O Sporting, tal como noutras épocas, enfrenta novamente um período de vertigem competitiva. A situação atual do clube, que recorda a época de 2004/05 sob o comando de José Peseiro, quando a equipa perdeu a Taça de Portugal, o campeonato, a final europeia e o acesso direto à Liga dos Campeões consecutivamente, levanta questões sobre o impacto psicológico. Embora a história não se repita exatamente, a memória emocional ressurge, influenciando o ambiente e o desempenho da equipa.
Há menos de duas semanas, o Sporting alimentava o sonho europeu após o confronto com o Bodo/Glimt, mantinha-se na Taça de Portugal e ambicionava o tricampeonato. No entanto, o cenário alterou-se drasticamente: o clube foi eliminado da UEFA Champions League, o sonho do tricampeonato desapareceu, e o segundo lugar na liga está cada vez mais distante, não dependendo apenas dos seus próprios resultados. Atualmente, a Taça de Portugal é o único objetivo concreto, mas a sua conquista não está garantida.

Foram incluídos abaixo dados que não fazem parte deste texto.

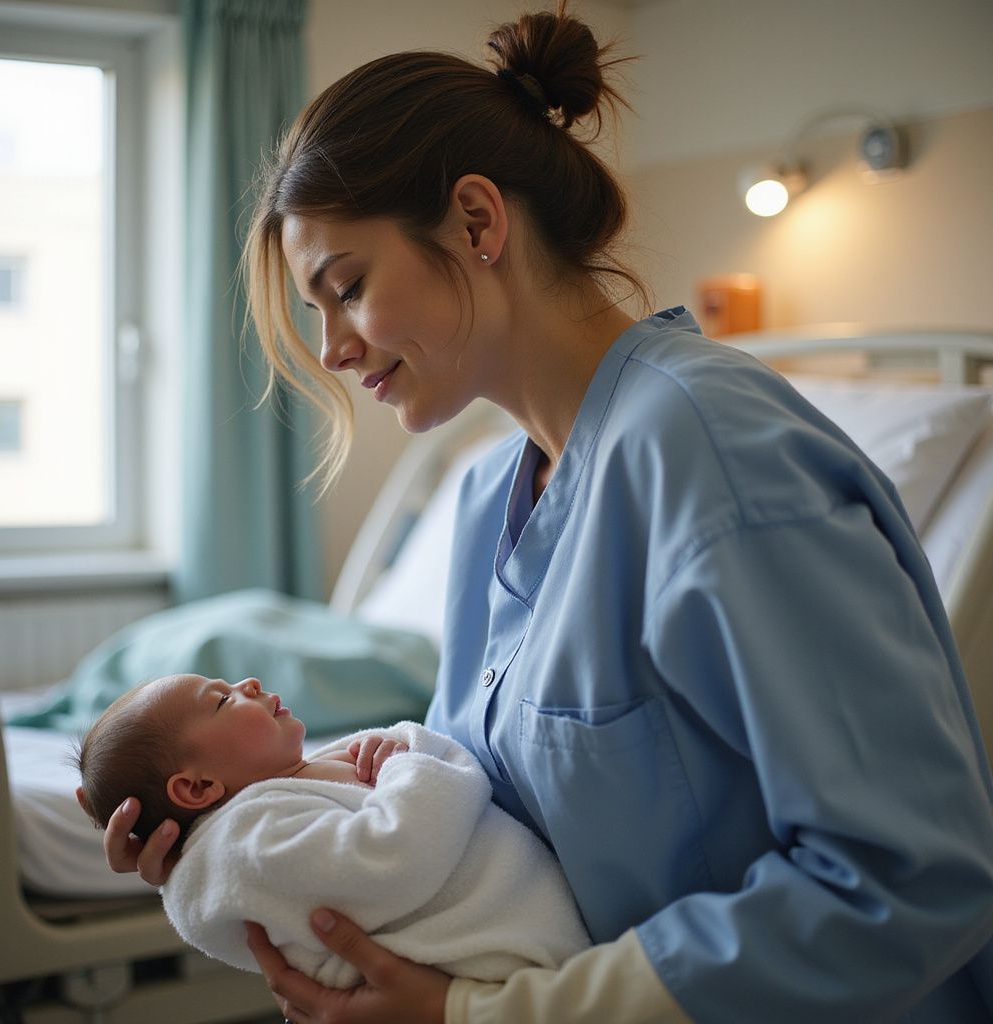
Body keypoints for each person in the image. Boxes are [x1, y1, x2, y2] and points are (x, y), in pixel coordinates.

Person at [103, 3, 993, 1022]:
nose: (334, 349)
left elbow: (912, 877)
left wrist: (487, 1014)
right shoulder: (489, 498)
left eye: (345, 288)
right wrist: (239, 826)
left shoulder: (711, 451)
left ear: (478, 223)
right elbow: (471, 820)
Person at [76, 674, 590, 986]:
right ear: (198, 789)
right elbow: (389, 859)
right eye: (222, 700)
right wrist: (410, 765)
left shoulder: (291, 785)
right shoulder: (246, 840)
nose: (248, 684)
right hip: (485, 966)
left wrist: (389, 745)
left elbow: (389, 762)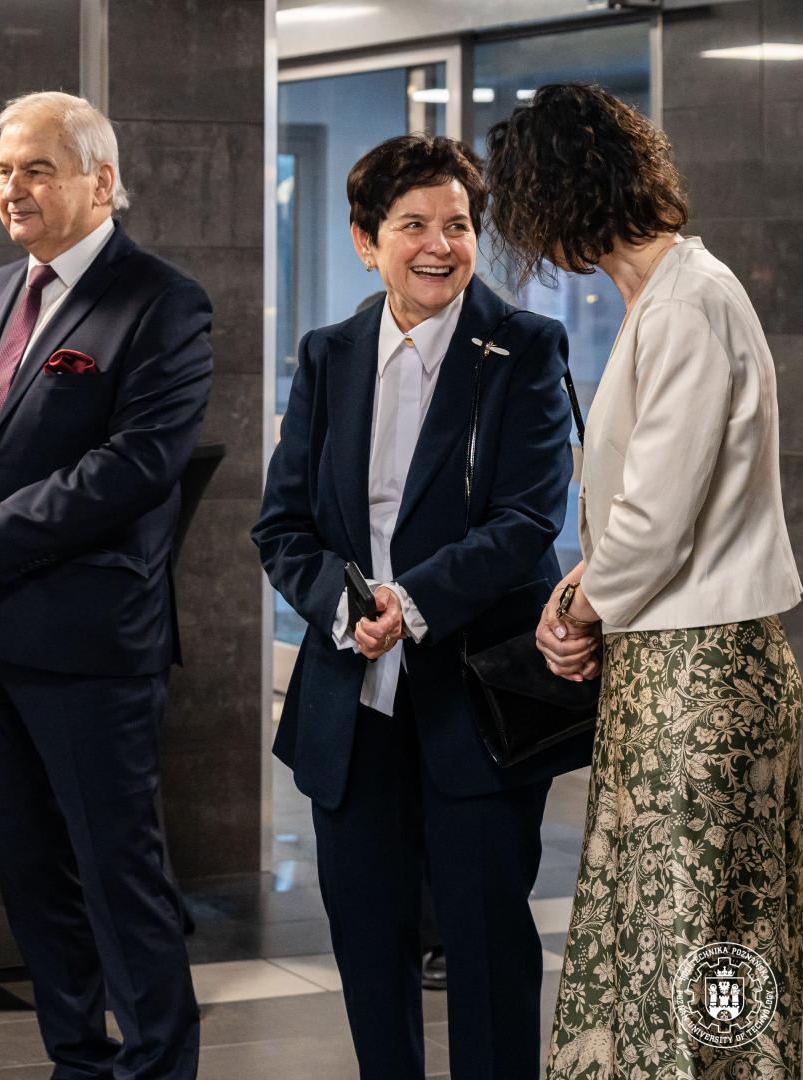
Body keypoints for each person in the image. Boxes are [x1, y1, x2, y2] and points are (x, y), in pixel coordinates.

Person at [252, 133, 588, 1080]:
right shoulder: (329, 355)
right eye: (414, 226)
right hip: (350, 704)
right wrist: (344, 605)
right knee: (369, 949)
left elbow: (529, 519)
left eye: (458, 225)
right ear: (367, 241)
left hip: (477, 701)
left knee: (486, 953)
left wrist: (413, 598)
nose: (440, 245)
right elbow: (282, 526)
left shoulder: (524, 348)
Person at [488, 83, 803, 1077]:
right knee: (683, 924)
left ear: (562, 197)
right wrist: (579, 597)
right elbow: (650, 504)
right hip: (677, 663)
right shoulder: (669, 297)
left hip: (699, 675)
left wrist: (574, 609)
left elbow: (657, 522)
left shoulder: (686, 305)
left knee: (691, 933)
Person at [0, 90, 212, 1080]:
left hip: (90, 645)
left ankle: (156, 1066)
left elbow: (137, 463)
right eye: (2, 170)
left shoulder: (163, 302)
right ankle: (76, 1062)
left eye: (37, 169)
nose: (13, 188)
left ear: (101, 181)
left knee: (121, 880)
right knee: (32, 883)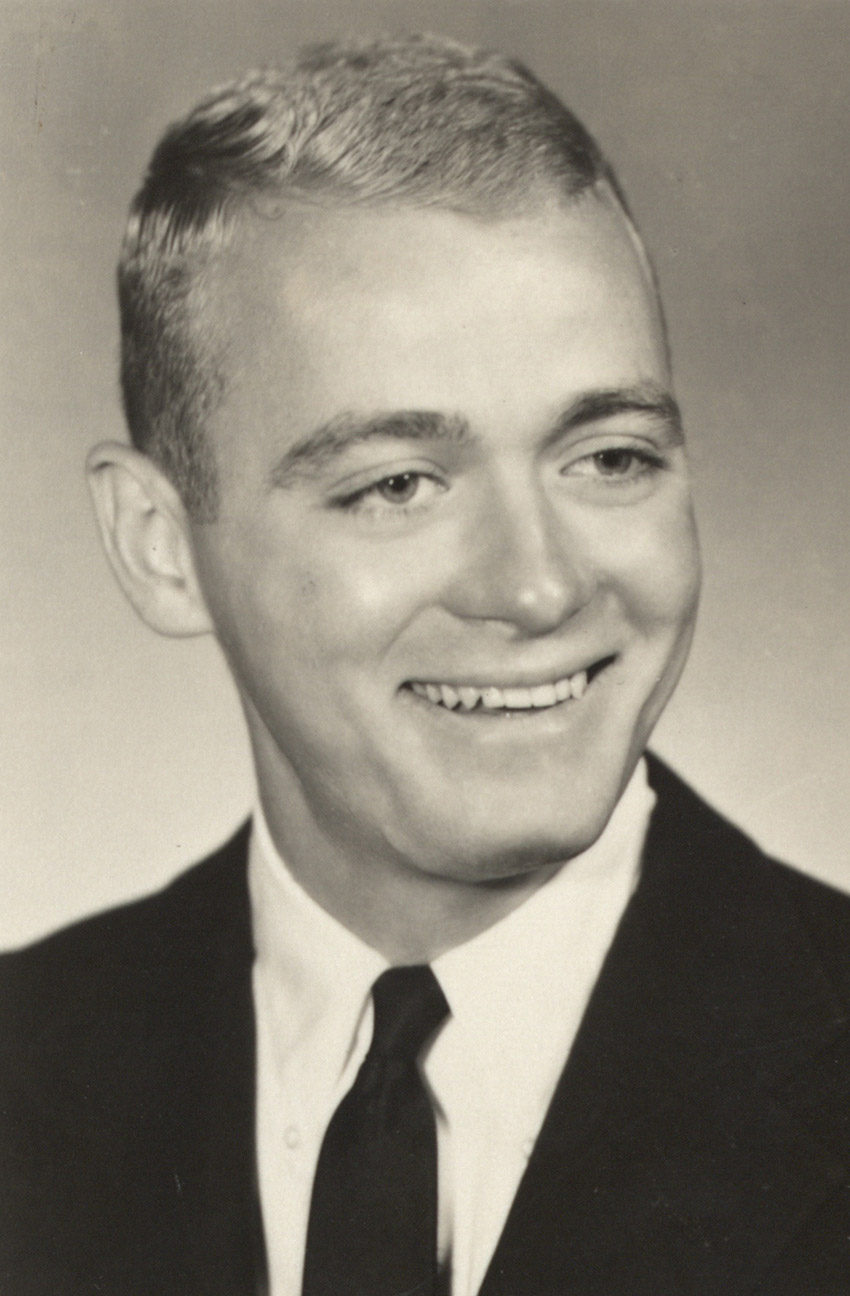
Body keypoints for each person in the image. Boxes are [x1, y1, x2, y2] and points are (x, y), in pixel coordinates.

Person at [2, 32, 849, 1296]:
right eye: (398, 485)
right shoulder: (29, 1066)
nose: (539, 587)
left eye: (608, 458)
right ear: (161, 546)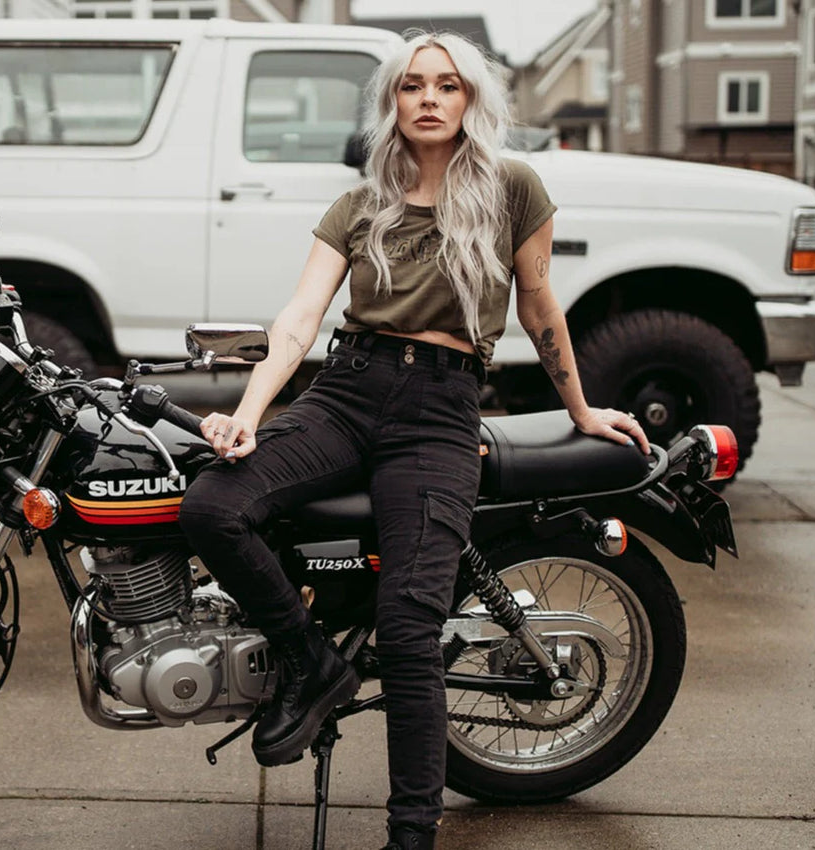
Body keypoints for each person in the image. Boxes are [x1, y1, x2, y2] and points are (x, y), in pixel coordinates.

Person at [178, 31, 649, 850]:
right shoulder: (360, 204)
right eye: (412, 86)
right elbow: (299, 319)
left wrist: (580, 409)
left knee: (407, 625)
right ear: (392, 102)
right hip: (346, 392)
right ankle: (311, 661)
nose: (429, 98)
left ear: (472, 101)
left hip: (439, 410)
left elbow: (540, 309)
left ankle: (411, 834)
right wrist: (252, 410)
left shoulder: (511, 189)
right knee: (215, 505)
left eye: (448, 85)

Analisando o desaire, diversos fatores podem ser considerados, como o cansaço físico, as lesões, as escolhas táticas do treinador ou uma postura menos ofensiva. Contudo, a análise psicológica da competição realça a exaustão emocional, a perda de confiança e a influência dos fantasmas do passado na memória coletiva. Em psicologia do desporto, as quebras competitivas raramente são apenas resultado de menor qualidade técnica ou tática; frequentemente, são o culminar de acontecimentos emocionalmente significativos que alteram a perceção da equipa sobre o jogo, o erro e a adversidade, culminando na perda de controlo percebido sobre a época. Quando a perceção de controlo diminui, a ansiedade aumenta, a clareza na tomada de decisão reduz-se, e cada erro adquire um peso emocional desproporcionado. O Sporting parece estar neste território, onde a confiança se torna dependente do marcador e a pressão se transforma de desafio em ameaça.

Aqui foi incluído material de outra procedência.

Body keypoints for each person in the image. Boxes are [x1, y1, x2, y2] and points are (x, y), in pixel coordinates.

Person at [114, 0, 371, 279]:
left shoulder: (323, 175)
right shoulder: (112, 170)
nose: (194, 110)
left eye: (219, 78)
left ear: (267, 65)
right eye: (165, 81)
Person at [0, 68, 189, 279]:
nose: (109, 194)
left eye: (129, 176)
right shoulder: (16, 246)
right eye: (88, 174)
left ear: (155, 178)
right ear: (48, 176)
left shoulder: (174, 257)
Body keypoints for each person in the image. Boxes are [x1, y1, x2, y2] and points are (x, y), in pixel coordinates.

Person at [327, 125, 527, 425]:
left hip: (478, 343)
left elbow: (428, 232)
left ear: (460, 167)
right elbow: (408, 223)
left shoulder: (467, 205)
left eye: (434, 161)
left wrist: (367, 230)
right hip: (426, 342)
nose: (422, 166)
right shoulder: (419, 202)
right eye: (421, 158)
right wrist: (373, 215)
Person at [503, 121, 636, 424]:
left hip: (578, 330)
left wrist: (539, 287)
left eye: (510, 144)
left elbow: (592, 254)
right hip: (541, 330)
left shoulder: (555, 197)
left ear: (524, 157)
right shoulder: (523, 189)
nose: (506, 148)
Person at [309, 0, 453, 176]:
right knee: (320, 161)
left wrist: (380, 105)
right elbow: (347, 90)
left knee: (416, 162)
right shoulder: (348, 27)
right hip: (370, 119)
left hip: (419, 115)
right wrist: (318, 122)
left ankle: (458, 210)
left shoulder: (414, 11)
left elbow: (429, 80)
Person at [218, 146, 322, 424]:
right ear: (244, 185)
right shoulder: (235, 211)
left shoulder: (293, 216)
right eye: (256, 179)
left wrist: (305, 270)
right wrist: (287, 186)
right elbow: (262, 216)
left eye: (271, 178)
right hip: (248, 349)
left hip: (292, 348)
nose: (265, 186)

O impacto da memória emocional coletiva, mesmo que os atletas atuais não tenham vivido a época de 2004/05, permanece na história do clube, na mente dos adeptos e na narrativa mediática. Este fator cria um ambiente onde a sucessão de perdas parece familiar, e cada resultado não é isolado, mas integrado numa narrativa de ecos e receios antigos. Esta pressão simbólica pode intensificar a crítica, visibilizar a impaciência e aumentar a ansiedade partilhada. A equipa não enfrenta apenas o adversário seguinte; enfrenta também o peso emocional do que parece estar a escapar, uma espiral negativa de confiança que afeta as decisões e a probabilidade de erro.